* [EXERCISE]: Pick out and copy every line in the records below that contains the word "family".

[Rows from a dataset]
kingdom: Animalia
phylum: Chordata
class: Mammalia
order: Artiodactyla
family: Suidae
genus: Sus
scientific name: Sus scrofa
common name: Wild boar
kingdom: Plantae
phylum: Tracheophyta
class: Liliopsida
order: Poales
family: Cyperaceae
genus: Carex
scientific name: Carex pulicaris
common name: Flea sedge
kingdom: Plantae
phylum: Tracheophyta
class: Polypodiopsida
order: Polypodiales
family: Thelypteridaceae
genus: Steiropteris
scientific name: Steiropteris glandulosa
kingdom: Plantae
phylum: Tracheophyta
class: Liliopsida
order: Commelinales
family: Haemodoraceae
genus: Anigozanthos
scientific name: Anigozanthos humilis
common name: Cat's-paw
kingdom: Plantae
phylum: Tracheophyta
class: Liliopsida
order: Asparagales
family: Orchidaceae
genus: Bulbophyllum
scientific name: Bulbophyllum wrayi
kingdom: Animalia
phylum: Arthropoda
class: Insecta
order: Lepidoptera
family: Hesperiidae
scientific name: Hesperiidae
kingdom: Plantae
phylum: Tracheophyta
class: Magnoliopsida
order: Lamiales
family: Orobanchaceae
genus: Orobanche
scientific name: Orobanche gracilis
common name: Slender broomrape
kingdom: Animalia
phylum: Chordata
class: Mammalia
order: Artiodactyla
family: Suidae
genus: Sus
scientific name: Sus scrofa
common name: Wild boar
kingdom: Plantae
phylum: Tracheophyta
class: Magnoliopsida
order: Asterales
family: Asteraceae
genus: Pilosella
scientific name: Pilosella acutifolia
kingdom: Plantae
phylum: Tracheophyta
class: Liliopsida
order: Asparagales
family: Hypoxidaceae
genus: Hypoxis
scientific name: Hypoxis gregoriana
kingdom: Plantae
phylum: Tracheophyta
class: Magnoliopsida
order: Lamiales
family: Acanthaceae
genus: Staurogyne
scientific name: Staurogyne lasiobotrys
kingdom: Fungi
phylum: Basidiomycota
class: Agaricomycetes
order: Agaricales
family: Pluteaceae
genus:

* [EXPECTED ANSWER]:
family: Suidae
family: Cyperaceae
family: Thelypteridaceae
family: Haemodoraceae
family: Orchidaceae
family: Hesperiidae
family: Orobanchaceae
family: Suidae
family: Asteraceae
family: Hypoxidaceae
family: Acanthaceae
family: Pluteaceae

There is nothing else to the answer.